U.S. House of Representatives Speaker Nancy Pelosi said Tuesday that Democrats are considering the introduction of legislation that could protect the abortion rights of citizens. Notably, her letter addressed to Democrats pointed out that the legislation would also work on securing user data of reproductive apps.
"Our Caucus has been exploring avenues to protect the health and freedom of American women. Among them is legislation that protects women’s most intimate and personal data stored in reproductive health apps. Many fear that this information could be used against women by a sinister prosecutor in a state that criminalizes abortion," the letter said.
Last week, the U.S. Supreme Court overturned Roe v Wade allowing states to criminalize abortion rights. After the news broke several users are switching apps to find the one that offers better privacy solutions.
A lot of apps are banking on this incident to bump up their installs.

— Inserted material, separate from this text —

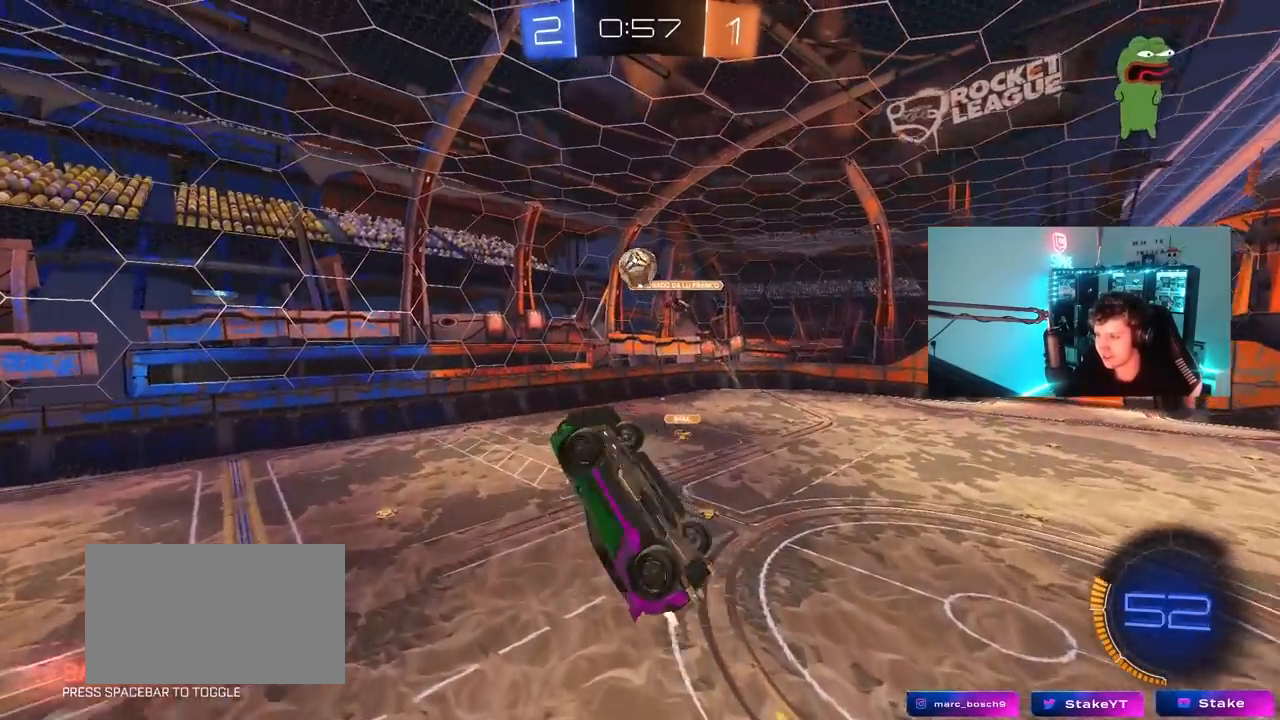
{"keys": [], "mouse": ["left"], "mouse_move": "still", "events": [[100, "shift", "up"], [133, "mouse_left", "up"], [183, "d", "up"], [283, "a", "down"], [283, "w", "down"], [367, "w", "up"], [417, "a", "up"], [417, "mouse_left", "down"]]}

An app called Stardust saw its installs go up 6,000% over the weekend after it announced that it'll protect user data with end-to-end encryption. However, a TechCrunch investigation found that the company was yet to implement any of these measures, and it had other privacy gaps like sharing mobile numbers with a third-party analytics firm. After the story was published, Stardust removed references to end-to-end encryption from its support pages.
Since the draft of the Roe v Wade overturning leaked in May, many users have been contemplating deleting their period tracking apps. Currently, there are no federal laws around protecting data collected on these apps, so there's no way to ensure that user data won't be shared with third-party companies. At this time, legislation that could force companies to protect users' reproductive data could be very important.